# EXCERPT PROVIDED
____
REEL TIME COLLAGE

This new collaborative work by Ailsa Lochhead and Solen Collet explores how creative play can help us process what comforts and disturbs us. Through movement, image, sound and text, the piece will examine trauma, autonomy and embodiment - offering a bold yet sensitive reflection on healing. Proposed as part of the Scottish Mental Health Arts Festival and available online, the work will invite viewers into a safe space of curiosity, vulnerability and transformation.

COMFORT/DISTURB

  • PROPOSAL IDEA

  • CONNECTION TO THEME

  • CONNECTION TO MENTAL HEALTH

  • WHY WE WANT TO MAKE IT

Artists Ailsa Lochhead and Solen Collet have long used their creative practices to process and transmute medical medical trauma as a means of supporting their mental and physical wellbeing. This new collaborative project marks a powerful evolution in their work—merging photography, performance, Super 8 film, music, visual art and creative writing into a deeply personal, interdisciplinary exploration of the emotional and physical aftermath of breast surgery. Rooted in lived experience—Ailsa’s preventative double mastectomy due to the BRCA gene, and Solen’s surgeries for Poland Syndrome, a congenital birth condition—the work will become a raw and resonant inquiry into bodily autonomy, societal expectations, and the cultural narratives projected onto the female form.
____
# SUPPLIED MATERIAL
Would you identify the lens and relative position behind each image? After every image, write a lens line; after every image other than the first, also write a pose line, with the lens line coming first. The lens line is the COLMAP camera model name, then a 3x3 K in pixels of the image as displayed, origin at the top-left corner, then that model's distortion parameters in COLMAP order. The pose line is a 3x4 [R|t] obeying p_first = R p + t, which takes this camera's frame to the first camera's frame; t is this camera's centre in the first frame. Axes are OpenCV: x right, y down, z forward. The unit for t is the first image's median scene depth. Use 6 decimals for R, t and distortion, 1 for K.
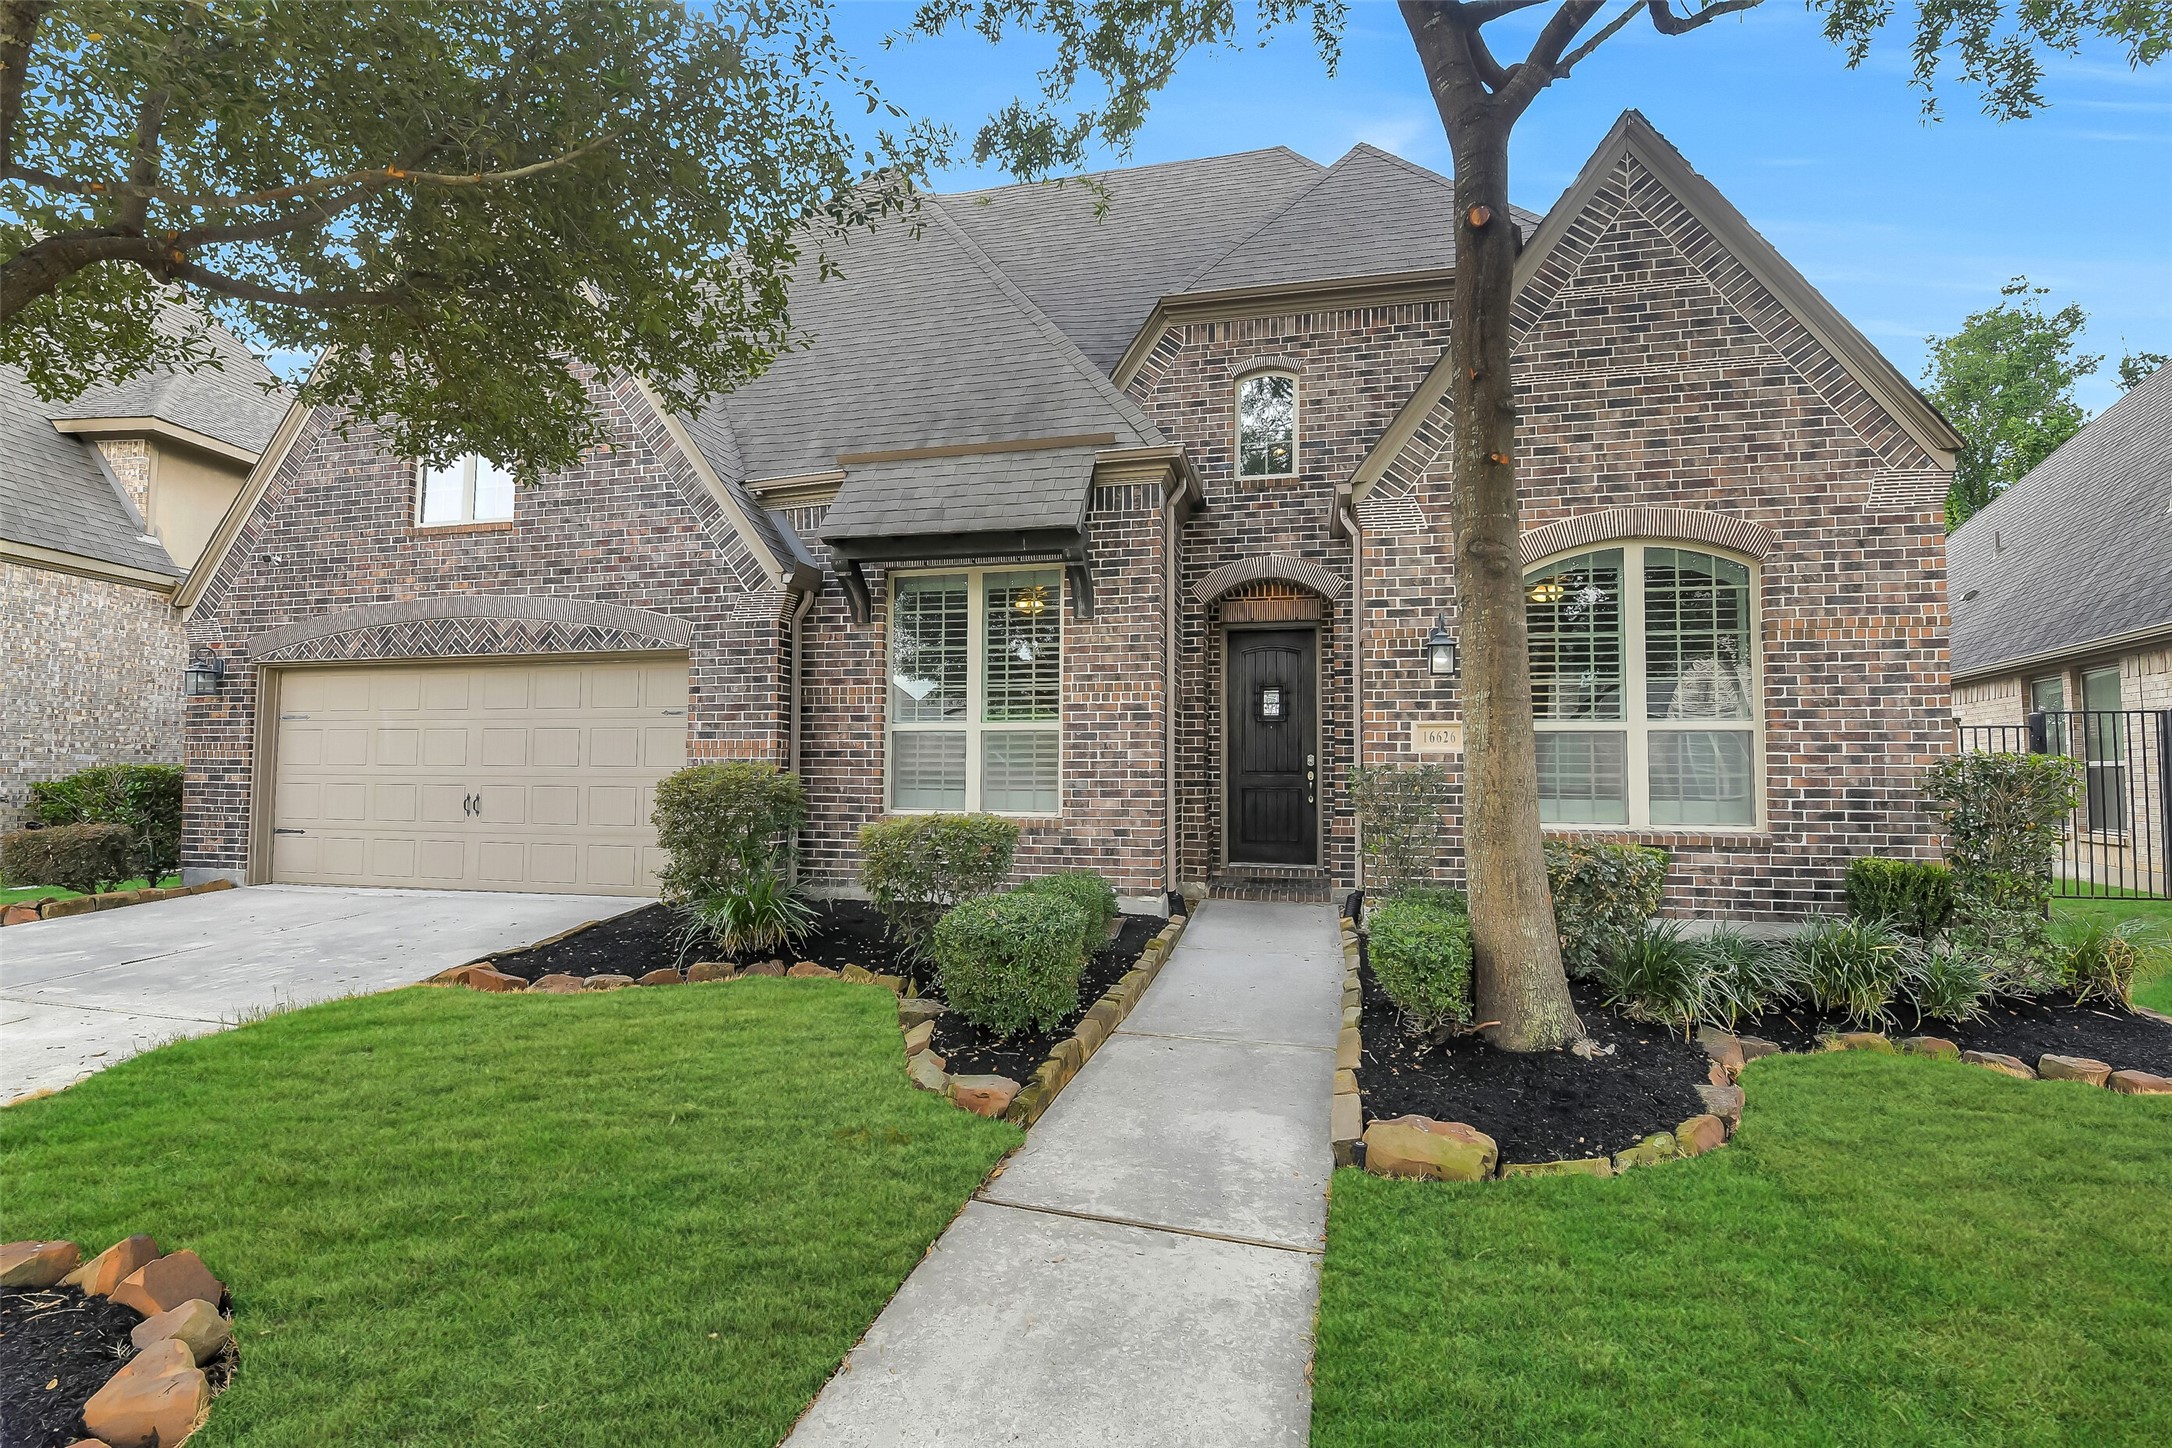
____
# TASK TO CARRY OUT
From the project description, transcribe the passage between "Artists Ailsa Lochhead" and "the female form.", inclusive.

# EXERCISE RESULT
Artists Ailsa Lochhead and Solen Collet have long used their creative practices to process and transmute medical medical trauma as a means of supporting their mental and physical wellbeing. This new collaborative project marks a powerful evolution in their work—merging photography, performance, Super 8 film, music, visual art and creative writing into a deeply personal, interdisciplinary exploration of the emotional and physical aftermath of breast surgery. Rooted in lived experience—Ailsa’s preventative double mastectomy due to the BRCA gene, and Solen’s surgeries for Poland Syndrome, a congenital birth condition—the work will become a raw and resonant inquiry into bodily autonomy, societal expectations, and the cultural narratives projected onto the female form.